Building Connections with our Kids

We were wowed by this article from the Southern Poverty Law Center’s Teaching Tolerance web site.

Taking students camping is definitely a good way to get to know them beyond the classroom – to nurture relationships, to encourage students and to guide them to new discoveries about themselves, their abilities and their connection to the world around them.

As we travel the country writing and working with leaders of schools and non-profit organizations, we are privileged to meet so many people who skillfully connect with the young people in their lives.

For some, those connections come in an after-school spoken word poetry club. Others are doing it through video game clubs, or sports organizations.

Some build those connections through taking children and teens from low-income communities to plays and restaurants that they would not otherwise experience.

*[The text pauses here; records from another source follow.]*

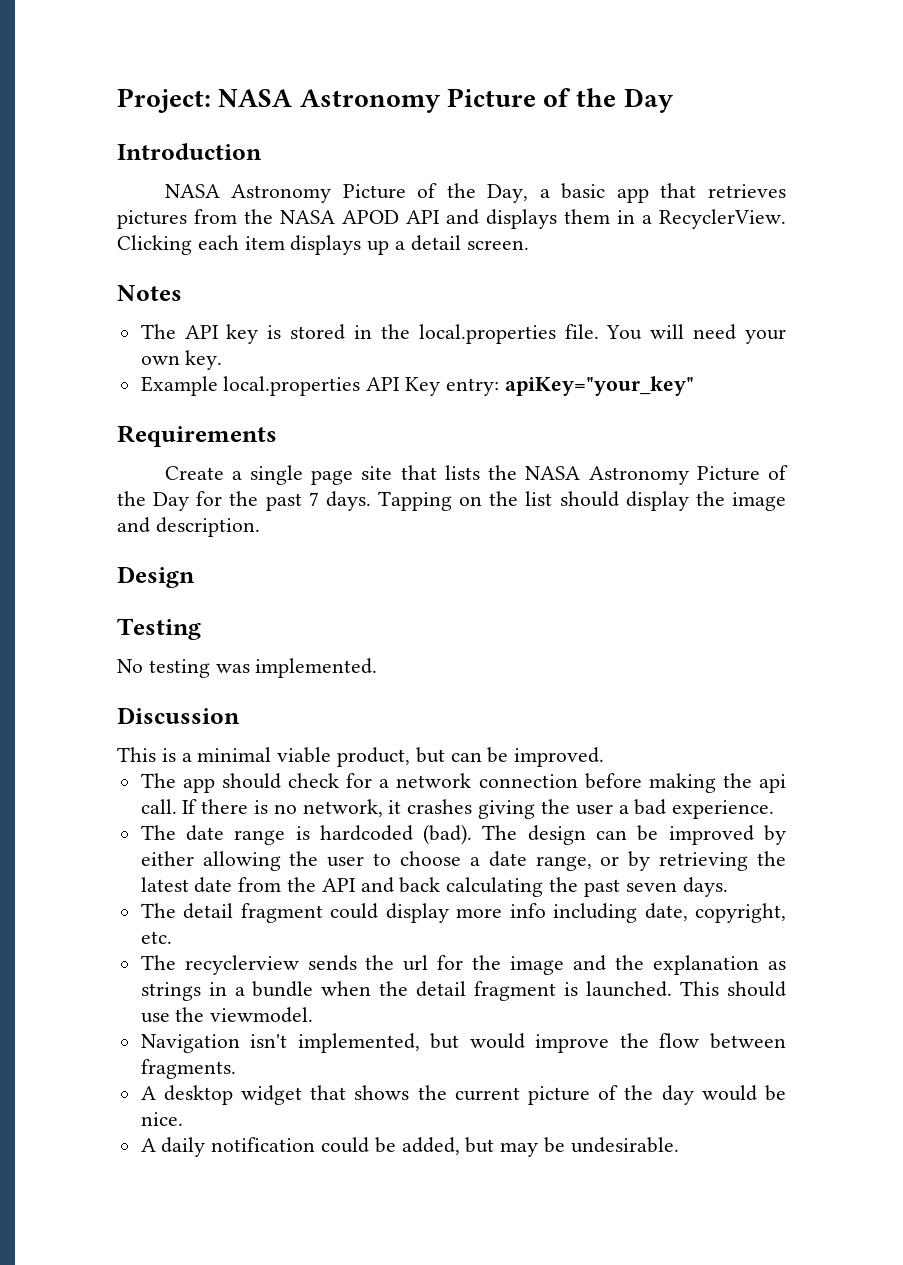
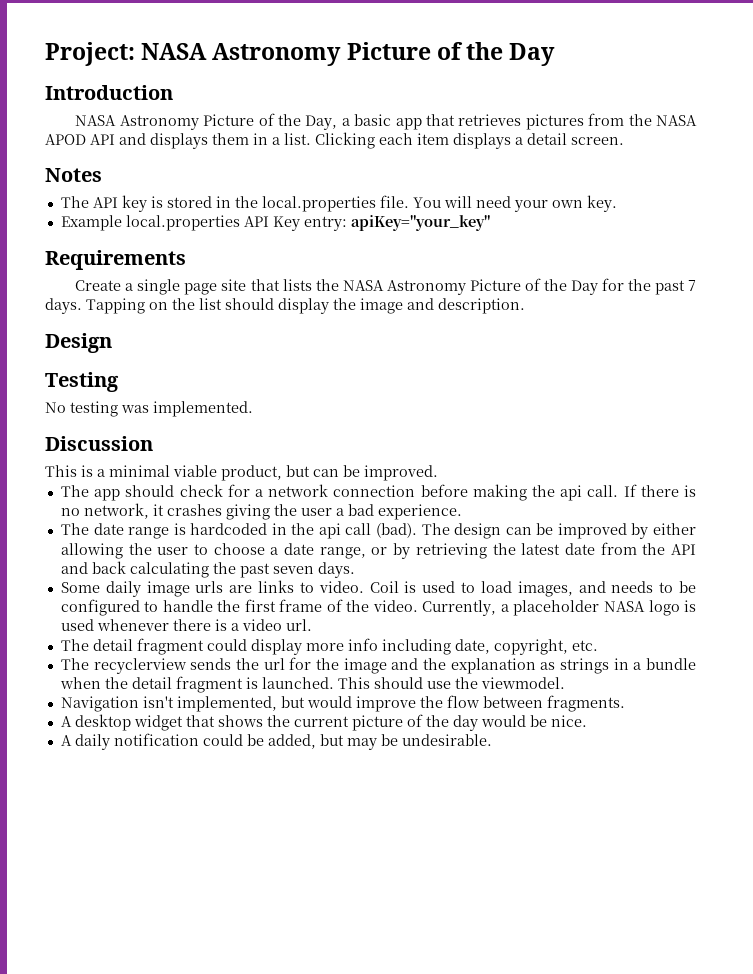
[659,209,786,229] RecyclerView. -> [284,133,311,145] list.
[367,240,390,255] up -> (511, 141) none
(413, 833) none -> [271,523,372,539] in the api call
(728, 887) none -> [60,580,696,597] [60,599,696,616] [60,619,312,631] // Some daily image urls are links to video. Coil is used to load images, and needs to be configured to handle the first frame of the video. Currently, a placeholder NASA logo is used whenever there is a video url.

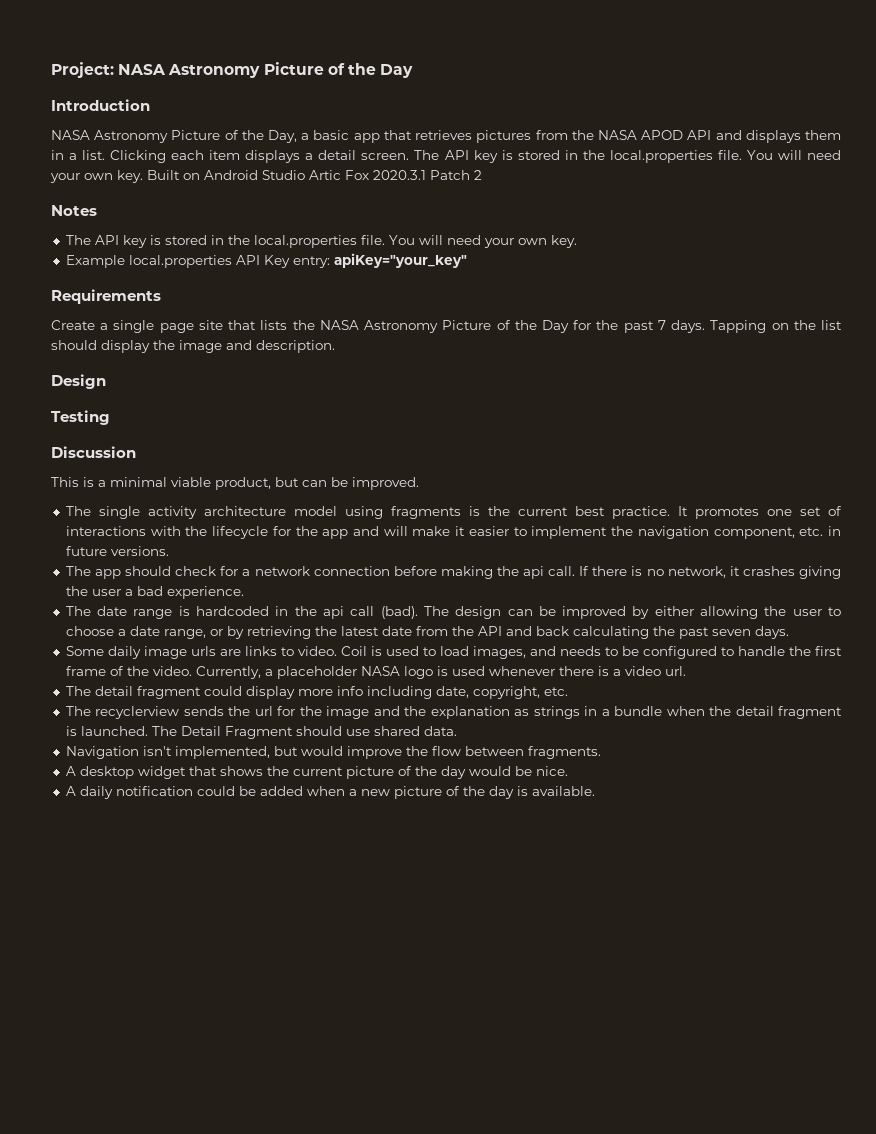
(624, 141) none -> [414,150,841,163] [50,170,482,183] The API key is stored in the local.properties file. You will need your own key. Built on Android Studio Artic Fox 2020.3.1 Patch 2
[45,401,253,417] // No testing was implemented. -> (110, 417) none
(438, 473) none -> [65,506,842,519] [65,526,842,539] [65,546,169,556] // The single activity architecture model using fragments is the current best practice. It promotes one set of interactions with the lifecycle for the app and will make it easier to implement the navigation component, etc. in future versions.
[337,677,565,689] This should use the viewmodel. -> [151,726,457,739] The Detail Fragment should use shared data.
[267,734,492,750] added, but may be undesirable. -> [259,786,595,799] added when a new picture of the day is available.

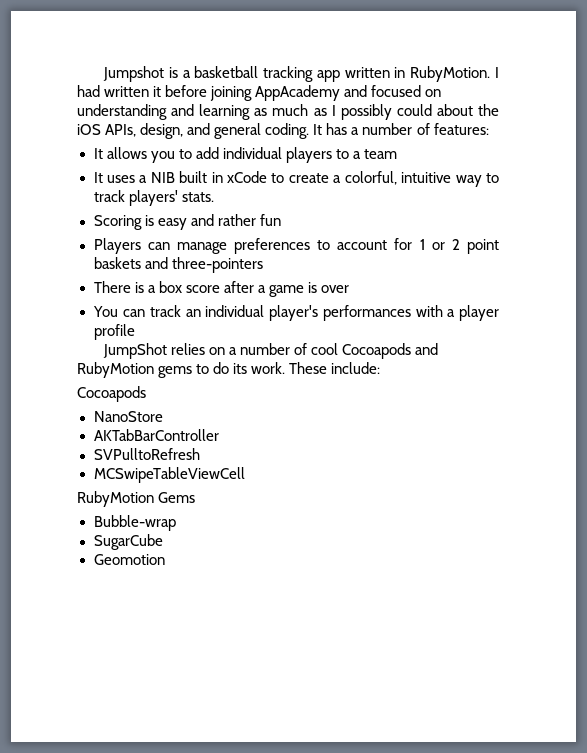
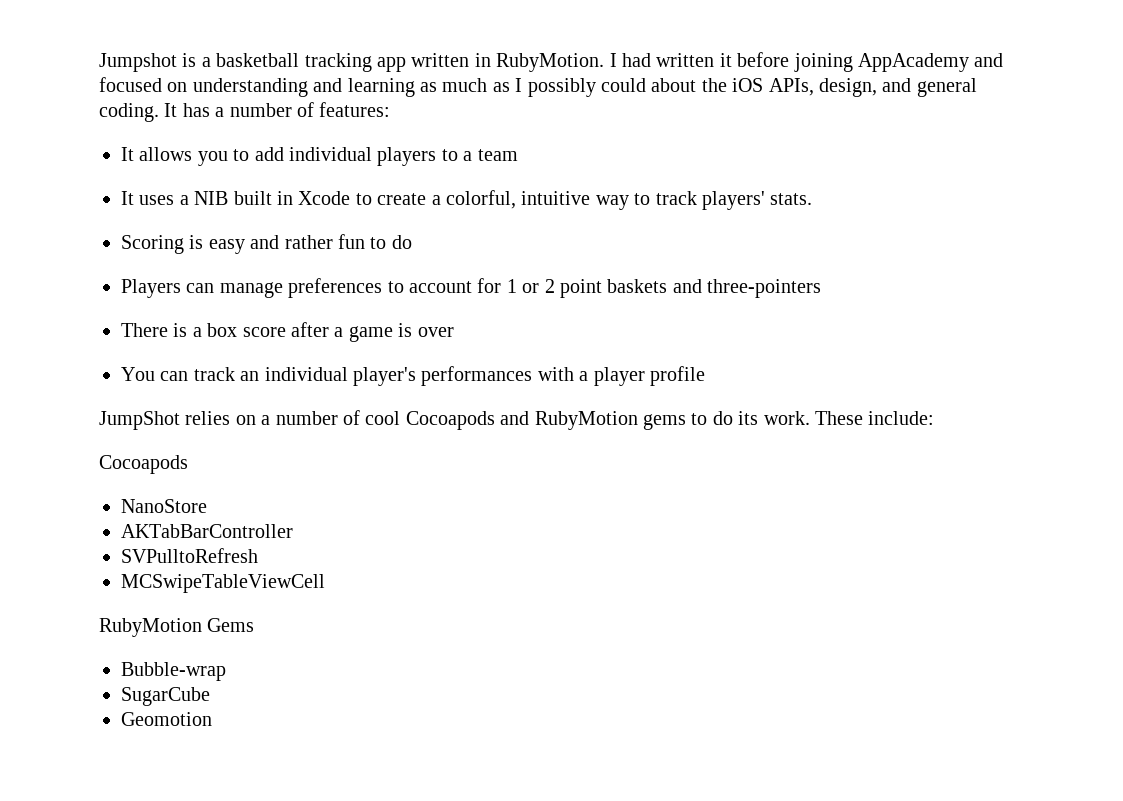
[227,171,268,183] xCode -> [298,191,351,205] Xcode
(281, 220) none -> [370,235,412,249] to do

Some work on service projects with young people, finding that as they work together, new levels of respect and understanding emerge.

Others build connections in very informal ways, by constantly opening their homes to groups of young people, allowing them to just come by and eat, watch movies, play games or simply talk.

And in whatever way those connections are built, we see them making a difference, as young people open up about the challenges they face – their hopes, their dreams, their fears. And in those moments, change begins to happen, first in the lives of the young people and the adults who serve them. And eventually in the broader community.

How are you building connections? What are you learning? Where do you hope it all goes?